_INFORMATION SHOWN_:
•••••
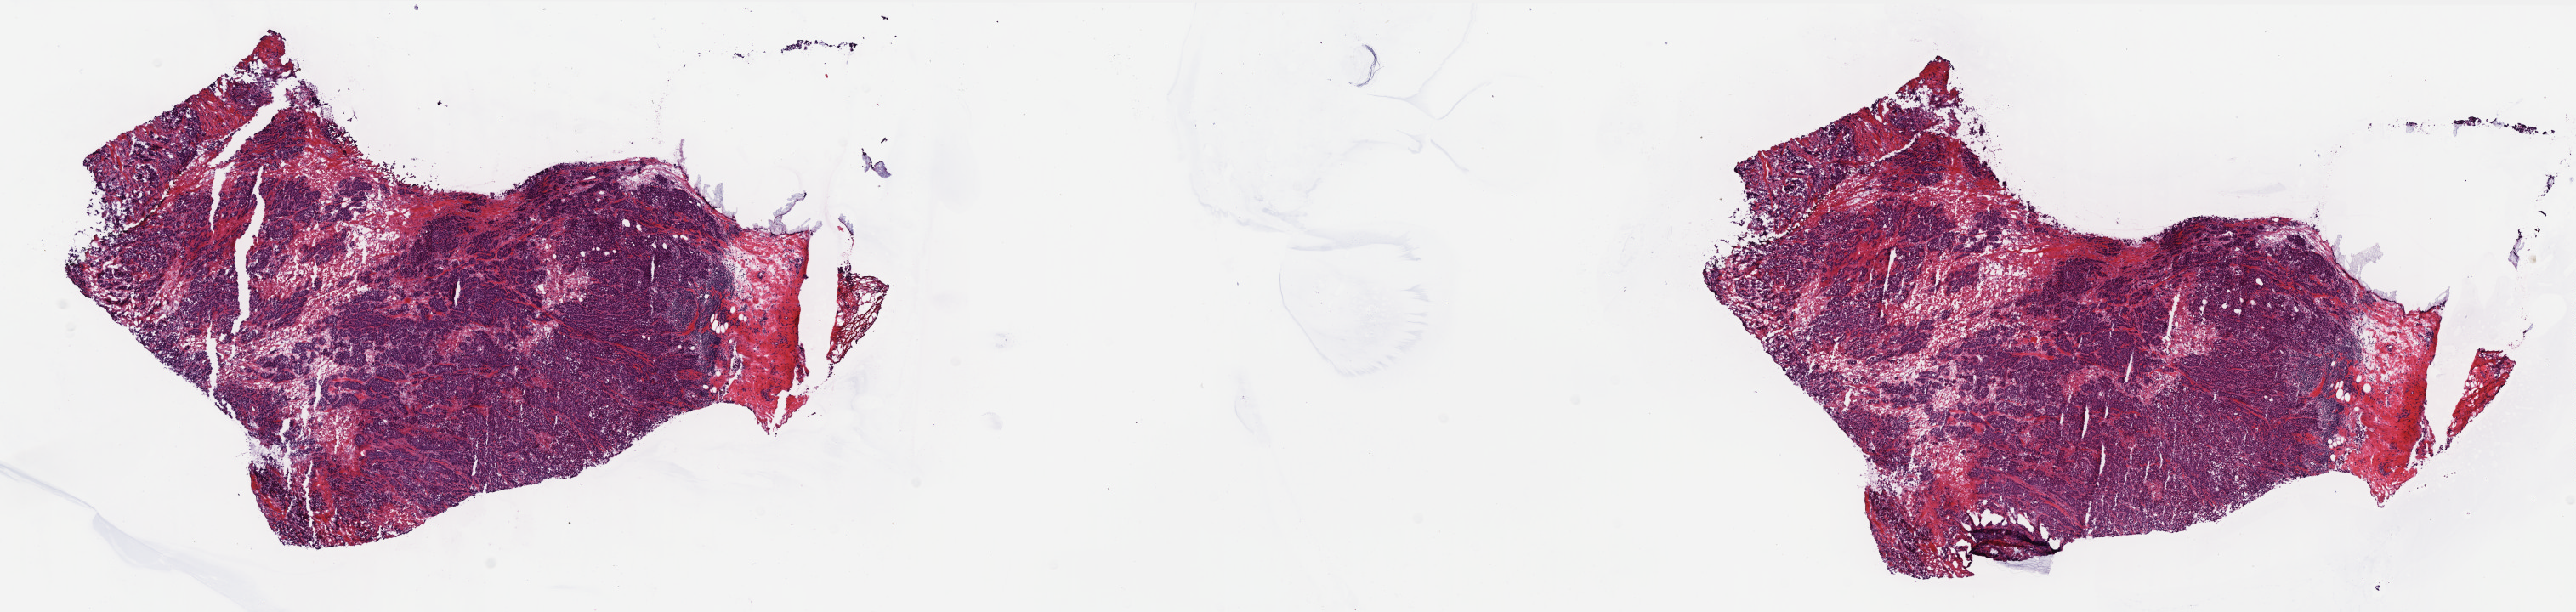
Whole-slide histology image, H&E-stained, a low-resolution overview of the entire scanned area, about 24.3 x 5.8 mm; frozen section from the top of the tissue portion; breast, primary tumour sample. Patient: female, age at initial diagnosis 57 years. Pathologist review of this section (percent, as recorded): tumour cells 78%, tumour nuclei 80%, normal cells 0%, stromal cells 17%, necrosis 5%. Inflammatory infiltration, as recorded: lymphocyte infiltration 9%, monocyte infiltration 0%, neutrophil infiltration 0%.
* TNM: T2 N0 (i-) M0
* AJCC pathologic stage: IIA
* diagnosis: Infiltrating duct carcinoma, NOS
* lymph nodes positive (case pathology): 0 of 1 examined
•••••
Pictures should be left out when the records above are restated exactly.

Whole-slide histology image, H&E-stained, a low-resolution overview of the entire scanned area, about 24.3 x 5.8 mm; frozen section from the top of the tissue portion; breast, primary tumour sample. Patient: female, age at initial diagnosis 57 years. Pathologist review of this section (percent, as recorded): tumour cells 78%, tumour nuclei 80%, normal cells 0%, stromal cells 17%, necrosis 5%. Inflammatory infiltration, as recorded: lymphocyte infiltration 9%, monocyte infiltration 0%, neutrophil infiltration 0%.
* TNM: T2 N0 (i-) M0
* AJCC pathologic stage: IIA
* diagnosis: Infiltrating duct carcinoma, NOS
* lymph nodes positive (case pathology): 0 of 1 examined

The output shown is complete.